Getting to Know The Grotto on the Great Ocean Road

The Great Ocean Road is one of Australia’s top attractions, drawing in millions of visitors each year who are on the hunt for natural phenomena and incredible, wild views. All along this stretch of coastline, there are tiny pockets of isolated beaches, amazing sights, and a collection of wonderful landmarks to stop off and marvel at along the way.

The History of the Great Ocean Road

The Local Aboriginal People

Back before the Europeans ever step foot on Australia, the Aboriginal communities swarmed the land. The Great Ocean Road region was no exception, being rich with the distinctive local community and culture. With the local tribe of the Great Ocean Road region named the Gundidj Aboriginal Cooperative which houses Aboriginal cultural displays which explain the culture of the people native to this area.

Having lived on this land for centuries the local Aboriginal community have a deep understanding of the wildlife and can take visitors straight to where the animals are at any time of day. Take a guided interactive walk with an experienced guide for an in-depth and highly educational encounter with native animals including emus, sugar gliders, koalas, kangaroos, reptiles and birdlife, or strike off on one of the four self-guided walks for the chance to encounter these same species one on one.

Before the Road

The first European when the early European settlers in olden times, before the iconic Great Ocean Road, the coastal region was a rough terrain of bushland and jagged rocks. Hidden within this wild region were early settlement towns, located right next to the coastal seashore. Travelling to the towns took weeks if not months depending on where travellers started from. With the thick terrain or rocks and trees made it difficult for carriages or any large machines to travel smoothly. Majority of the time, ships were used instead, to skip the laborious land journey.

The Reason for the Great Ocean Road

Because of such painstaking journey through the coast, the towns had very few visitors. Because of this, Alderman Howard Hitchcock, the mayor of the nearby town Geelong, who proposed a new way into the area. The road would be good for three reasons, first, it would give an easy path in and out of the coastal area and towns. Second, it would create a better tourism industry for the region. And Thirdly, it would be a way to employ the returning soldiers from World War I.

It’s Construction

The Great Ocean Road began in 1918 and finished on 26 November 1932. It was a backbreaking operation during its 14 years of construction. The terrain was rough, with thick bushland and durable rocky clifftops. Due to the limited machinery of the time, the majority of the work was done by the workers manually digging and hacking away at the rocks. There were over 3000 men who worked on the Great Ocean Road, 2300 were returning soldiers from the War. These men honoured their fallen friends and soldiers, by coming together and building a commemorating their sacrifice.

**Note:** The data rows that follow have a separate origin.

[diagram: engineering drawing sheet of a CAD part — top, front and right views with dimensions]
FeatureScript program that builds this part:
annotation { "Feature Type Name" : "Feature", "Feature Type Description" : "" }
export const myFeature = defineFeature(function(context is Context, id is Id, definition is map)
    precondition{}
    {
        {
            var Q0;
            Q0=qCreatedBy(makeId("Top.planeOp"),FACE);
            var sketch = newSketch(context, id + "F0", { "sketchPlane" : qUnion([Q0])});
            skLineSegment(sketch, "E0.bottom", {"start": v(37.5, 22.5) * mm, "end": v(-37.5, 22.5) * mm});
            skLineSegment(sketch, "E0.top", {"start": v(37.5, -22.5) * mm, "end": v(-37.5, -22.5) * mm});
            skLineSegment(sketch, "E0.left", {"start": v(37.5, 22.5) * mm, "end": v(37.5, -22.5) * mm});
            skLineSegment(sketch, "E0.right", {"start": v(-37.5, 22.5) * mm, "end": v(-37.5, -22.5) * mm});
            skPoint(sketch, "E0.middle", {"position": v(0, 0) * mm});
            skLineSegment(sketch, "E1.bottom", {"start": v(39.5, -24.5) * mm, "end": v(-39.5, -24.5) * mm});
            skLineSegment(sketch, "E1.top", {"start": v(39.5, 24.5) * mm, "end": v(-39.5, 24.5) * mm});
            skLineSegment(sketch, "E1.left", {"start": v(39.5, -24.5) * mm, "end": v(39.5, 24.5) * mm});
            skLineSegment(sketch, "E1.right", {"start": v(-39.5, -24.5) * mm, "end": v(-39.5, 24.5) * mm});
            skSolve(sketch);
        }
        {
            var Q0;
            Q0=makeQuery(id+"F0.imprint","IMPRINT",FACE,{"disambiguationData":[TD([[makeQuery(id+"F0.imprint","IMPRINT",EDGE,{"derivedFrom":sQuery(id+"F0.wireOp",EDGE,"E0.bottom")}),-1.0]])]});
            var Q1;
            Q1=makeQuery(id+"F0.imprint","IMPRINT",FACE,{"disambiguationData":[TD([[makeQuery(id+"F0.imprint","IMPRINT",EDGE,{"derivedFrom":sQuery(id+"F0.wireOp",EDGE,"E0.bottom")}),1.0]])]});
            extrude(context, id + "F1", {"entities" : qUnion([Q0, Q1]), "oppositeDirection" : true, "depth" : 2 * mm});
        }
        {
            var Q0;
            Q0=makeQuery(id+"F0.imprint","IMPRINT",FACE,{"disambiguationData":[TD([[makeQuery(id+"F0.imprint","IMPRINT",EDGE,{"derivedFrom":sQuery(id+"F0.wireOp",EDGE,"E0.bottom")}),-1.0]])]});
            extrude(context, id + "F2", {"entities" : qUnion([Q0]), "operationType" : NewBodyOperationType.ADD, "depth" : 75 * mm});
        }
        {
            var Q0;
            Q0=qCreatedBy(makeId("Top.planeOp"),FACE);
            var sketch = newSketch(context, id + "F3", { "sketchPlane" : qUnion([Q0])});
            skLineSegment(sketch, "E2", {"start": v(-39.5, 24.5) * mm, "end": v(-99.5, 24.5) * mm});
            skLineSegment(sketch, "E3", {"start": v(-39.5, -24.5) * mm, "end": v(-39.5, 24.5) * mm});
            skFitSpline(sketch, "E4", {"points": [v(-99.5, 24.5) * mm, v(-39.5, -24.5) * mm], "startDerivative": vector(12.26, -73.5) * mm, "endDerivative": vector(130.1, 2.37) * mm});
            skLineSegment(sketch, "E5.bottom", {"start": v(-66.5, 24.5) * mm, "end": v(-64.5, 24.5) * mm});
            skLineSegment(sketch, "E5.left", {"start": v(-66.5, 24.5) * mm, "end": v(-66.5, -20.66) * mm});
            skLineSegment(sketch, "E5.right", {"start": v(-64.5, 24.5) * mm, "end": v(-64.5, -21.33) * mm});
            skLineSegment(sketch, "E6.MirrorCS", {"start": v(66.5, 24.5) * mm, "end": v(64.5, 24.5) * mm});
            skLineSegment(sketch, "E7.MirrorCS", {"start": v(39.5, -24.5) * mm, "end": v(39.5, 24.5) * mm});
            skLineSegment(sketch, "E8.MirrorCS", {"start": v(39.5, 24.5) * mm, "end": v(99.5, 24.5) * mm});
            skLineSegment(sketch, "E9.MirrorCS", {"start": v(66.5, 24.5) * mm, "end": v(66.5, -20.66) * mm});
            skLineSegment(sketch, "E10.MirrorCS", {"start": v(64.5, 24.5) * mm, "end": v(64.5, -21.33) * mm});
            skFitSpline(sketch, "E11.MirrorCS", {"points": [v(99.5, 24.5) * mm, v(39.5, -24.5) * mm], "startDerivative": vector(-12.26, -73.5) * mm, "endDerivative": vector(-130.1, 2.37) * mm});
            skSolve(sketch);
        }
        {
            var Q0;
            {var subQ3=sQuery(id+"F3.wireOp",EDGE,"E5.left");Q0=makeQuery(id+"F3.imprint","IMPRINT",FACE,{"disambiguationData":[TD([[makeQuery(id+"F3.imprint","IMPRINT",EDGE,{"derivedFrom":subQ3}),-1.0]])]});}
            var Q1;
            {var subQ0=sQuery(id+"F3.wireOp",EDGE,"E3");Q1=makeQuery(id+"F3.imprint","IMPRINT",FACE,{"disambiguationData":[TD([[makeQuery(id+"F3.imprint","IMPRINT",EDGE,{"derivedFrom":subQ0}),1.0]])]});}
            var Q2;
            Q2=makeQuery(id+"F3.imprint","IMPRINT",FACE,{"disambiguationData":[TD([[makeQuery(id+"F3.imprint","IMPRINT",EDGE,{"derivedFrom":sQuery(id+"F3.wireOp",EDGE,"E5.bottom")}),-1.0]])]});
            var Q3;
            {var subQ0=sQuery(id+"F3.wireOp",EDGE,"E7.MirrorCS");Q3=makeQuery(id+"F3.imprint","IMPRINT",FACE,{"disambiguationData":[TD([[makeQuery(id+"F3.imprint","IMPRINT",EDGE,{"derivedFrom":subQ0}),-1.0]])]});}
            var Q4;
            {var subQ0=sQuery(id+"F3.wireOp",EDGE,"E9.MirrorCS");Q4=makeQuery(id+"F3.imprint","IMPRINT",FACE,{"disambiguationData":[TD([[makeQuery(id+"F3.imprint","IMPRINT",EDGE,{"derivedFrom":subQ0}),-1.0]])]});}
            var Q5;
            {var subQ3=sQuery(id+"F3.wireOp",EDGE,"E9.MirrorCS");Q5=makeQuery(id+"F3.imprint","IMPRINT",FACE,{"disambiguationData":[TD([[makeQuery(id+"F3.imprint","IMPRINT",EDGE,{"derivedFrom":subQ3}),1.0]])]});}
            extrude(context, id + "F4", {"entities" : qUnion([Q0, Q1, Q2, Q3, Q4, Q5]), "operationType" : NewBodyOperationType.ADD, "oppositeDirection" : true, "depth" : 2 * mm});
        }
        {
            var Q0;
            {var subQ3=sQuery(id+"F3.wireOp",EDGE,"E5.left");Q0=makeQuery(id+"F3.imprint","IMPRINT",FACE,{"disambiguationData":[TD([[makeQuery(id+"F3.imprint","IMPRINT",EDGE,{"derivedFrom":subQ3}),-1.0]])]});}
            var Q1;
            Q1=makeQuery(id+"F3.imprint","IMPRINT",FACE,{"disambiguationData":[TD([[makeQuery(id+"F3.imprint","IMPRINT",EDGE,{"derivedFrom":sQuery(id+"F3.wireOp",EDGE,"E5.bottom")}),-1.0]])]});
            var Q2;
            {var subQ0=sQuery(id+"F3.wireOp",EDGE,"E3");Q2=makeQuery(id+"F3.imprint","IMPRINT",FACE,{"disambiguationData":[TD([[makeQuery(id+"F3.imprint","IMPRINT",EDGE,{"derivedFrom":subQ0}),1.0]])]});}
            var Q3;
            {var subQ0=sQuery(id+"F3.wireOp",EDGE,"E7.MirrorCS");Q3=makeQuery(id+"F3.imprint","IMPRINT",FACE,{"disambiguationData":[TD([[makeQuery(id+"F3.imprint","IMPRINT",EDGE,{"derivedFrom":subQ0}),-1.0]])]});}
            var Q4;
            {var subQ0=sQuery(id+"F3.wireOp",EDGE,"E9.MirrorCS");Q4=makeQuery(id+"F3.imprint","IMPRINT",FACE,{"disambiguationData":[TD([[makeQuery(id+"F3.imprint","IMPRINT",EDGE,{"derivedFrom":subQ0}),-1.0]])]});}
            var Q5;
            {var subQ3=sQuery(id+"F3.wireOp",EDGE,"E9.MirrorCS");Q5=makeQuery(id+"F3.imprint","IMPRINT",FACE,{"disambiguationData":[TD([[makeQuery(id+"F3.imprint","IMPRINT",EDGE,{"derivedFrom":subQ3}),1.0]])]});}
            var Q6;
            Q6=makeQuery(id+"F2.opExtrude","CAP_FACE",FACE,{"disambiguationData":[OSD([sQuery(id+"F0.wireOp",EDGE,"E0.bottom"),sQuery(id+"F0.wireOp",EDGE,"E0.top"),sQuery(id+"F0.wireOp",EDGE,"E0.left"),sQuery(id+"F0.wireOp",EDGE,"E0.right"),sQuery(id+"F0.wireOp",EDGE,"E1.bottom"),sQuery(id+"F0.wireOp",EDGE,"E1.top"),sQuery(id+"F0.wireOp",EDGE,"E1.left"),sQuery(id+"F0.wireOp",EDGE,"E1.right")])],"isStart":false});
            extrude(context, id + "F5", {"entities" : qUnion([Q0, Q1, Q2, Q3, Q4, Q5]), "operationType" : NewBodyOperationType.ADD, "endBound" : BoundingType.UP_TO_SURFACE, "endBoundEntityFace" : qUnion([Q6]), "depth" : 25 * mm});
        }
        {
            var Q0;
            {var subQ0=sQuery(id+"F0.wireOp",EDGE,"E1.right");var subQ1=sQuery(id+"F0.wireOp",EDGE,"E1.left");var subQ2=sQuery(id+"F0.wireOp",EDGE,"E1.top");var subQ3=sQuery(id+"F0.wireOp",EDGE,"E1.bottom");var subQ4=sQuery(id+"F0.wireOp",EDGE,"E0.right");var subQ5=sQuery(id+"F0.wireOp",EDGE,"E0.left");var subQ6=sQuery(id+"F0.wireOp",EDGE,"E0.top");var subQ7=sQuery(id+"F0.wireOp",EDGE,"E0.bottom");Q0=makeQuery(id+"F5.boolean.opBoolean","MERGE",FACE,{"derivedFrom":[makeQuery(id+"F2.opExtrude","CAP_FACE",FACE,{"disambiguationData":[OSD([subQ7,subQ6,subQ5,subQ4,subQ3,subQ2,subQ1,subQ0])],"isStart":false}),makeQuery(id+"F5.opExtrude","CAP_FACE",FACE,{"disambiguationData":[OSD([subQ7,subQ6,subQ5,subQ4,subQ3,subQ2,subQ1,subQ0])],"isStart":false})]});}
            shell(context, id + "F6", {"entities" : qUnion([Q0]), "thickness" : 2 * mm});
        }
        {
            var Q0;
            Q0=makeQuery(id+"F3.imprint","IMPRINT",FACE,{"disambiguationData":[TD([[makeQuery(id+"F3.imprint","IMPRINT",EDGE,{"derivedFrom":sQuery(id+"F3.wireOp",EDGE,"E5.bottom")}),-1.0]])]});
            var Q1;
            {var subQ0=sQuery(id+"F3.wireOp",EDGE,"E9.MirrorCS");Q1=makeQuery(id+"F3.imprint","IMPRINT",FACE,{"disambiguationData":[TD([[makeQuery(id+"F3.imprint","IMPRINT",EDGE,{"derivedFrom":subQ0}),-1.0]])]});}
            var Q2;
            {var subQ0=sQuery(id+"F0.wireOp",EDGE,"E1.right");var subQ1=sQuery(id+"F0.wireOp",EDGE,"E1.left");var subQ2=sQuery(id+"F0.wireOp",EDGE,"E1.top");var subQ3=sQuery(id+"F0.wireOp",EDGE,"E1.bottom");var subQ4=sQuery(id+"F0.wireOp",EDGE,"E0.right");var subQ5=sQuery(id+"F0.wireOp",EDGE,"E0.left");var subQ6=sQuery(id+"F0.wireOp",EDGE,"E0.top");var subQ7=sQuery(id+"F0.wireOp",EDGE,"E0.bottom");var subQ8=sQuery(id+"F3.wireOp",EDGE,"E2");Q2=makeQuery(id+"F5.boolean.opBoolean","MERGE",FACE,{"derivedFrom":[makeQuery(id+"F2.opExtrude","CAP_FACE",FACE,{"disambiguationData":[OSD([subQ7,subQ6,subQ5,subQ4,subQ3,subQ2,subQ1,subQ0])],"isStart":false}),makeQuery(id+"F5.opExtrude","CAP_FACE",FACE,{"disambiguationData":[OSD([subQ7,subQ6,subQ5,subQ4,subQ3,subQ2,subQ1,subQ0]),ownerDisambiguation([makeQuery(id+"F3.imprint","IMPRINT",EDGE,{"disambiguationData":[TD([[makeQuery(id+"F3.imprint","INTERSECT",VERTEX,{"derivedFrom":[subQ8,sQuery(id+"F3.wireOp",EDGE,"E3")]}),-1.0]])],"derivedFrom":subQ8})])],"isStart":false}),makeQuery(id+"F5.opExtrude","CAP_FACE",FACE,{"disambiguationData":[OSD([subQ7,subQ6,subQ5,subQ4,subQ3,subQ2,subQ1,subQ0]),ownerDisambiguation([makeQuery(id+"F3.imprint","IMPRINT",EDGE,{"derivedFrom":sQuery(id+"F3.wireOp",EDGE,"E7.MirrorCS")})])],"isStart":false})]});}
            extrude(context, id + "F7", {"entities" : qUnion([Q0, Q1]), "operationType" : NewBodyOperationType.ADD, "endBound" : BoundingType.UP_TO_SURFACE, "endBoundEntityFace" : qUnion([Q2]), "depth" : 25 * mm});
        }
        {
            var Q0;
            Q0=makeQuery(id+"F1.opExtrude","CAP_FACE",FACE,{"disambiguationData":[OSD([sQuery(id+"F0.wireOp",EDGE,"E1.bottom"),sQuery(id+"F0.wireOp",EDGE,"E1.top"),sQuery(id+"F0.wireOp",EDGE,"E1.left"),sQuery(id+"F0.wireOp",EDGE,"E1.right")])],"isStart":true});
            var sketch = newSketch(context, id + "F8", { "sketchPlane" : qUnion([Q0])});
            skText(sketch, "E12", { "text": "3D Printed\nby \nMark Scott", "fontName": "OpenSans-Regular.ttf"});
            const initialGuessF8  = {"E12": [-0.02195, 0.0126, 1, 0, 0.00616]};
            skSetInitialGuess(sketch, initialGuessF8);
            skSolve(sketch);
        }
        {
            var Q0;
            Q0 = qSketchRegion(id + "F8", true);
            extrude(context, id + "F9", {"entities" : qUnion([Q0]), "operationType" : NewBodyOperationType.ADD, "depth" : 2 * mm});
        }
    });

One of the key monuments the soldiers built was the Great Ocean Road Memorial Arch. It is the starting point for the scenic road and is the most photographed spot on the coast. Built with wood from the region, with informational boards nearby. The surrounds itself is picturesque, with both beach and bush views, making this spot a perfect place to learn more about the road and to stretch your legs.


Walking down to the Grotto

The Main Attractions along the Great Ocean Road

While the main attractions include the Twelve Apostles and the century-old shipwreck, there is an often overlooked attraction that sits at the end of the route. The Grotto is essentially a sinkhole, where the limestone cliffs fells away to meet the receding cliff line.

Walking down to the Grotto

Located 9km west of Port Campbell, this incredibly surreal sight is well worth a visit if you’re in the area. A lot of people find themselves waning when they reach the Grotto, having seen a huge collection of Australia’s natural landmarks in the lead up to it. But the Great Ocean Road might just have saved the best until last.

The Grotto is perhaps the most enchanting of all the rock formations in this part of Australia. Part-blowhole, part-archway, part-cave, it offers a peaceful place to enjoy the sea views and soak in the wonderful things nature is capable of.

Standing about halfway up the cliff from the sea level, the geological formation is reachable via a decked staircase that leads down from the viewing platform at the top. You can either view the wonder from above, or head down and explore it at eye-level.

Inside, the Grotto is filled with smooth boulders and serene rock pools that have been carved out of the limestone. For the best view, look into the Grotto from the lower viewing platform, where you can see the horizon, the pools, and the jutting rock formations in one go.

The Best Time to Visit The Grotto

Though the location is open all year round, there are some weather conditions that are better for viewing The Grotto in than others. The temperatures and weather in the area change constantly and, on some occasions, going down to explore The Grotto at eye-level can be dangerous, particularly if it’s windy and the tide is high.

For ideal conditions, head to The Grotto at sunset or sunrise, where you can catch a glimpse of the warm Australian sun through the archway of the rock formation, where it reflects gold and pink off the smooth rock pools inside. Summer is the best time to visit for prime weather conditions, but the landmark remains an incredible must-see throughout the year.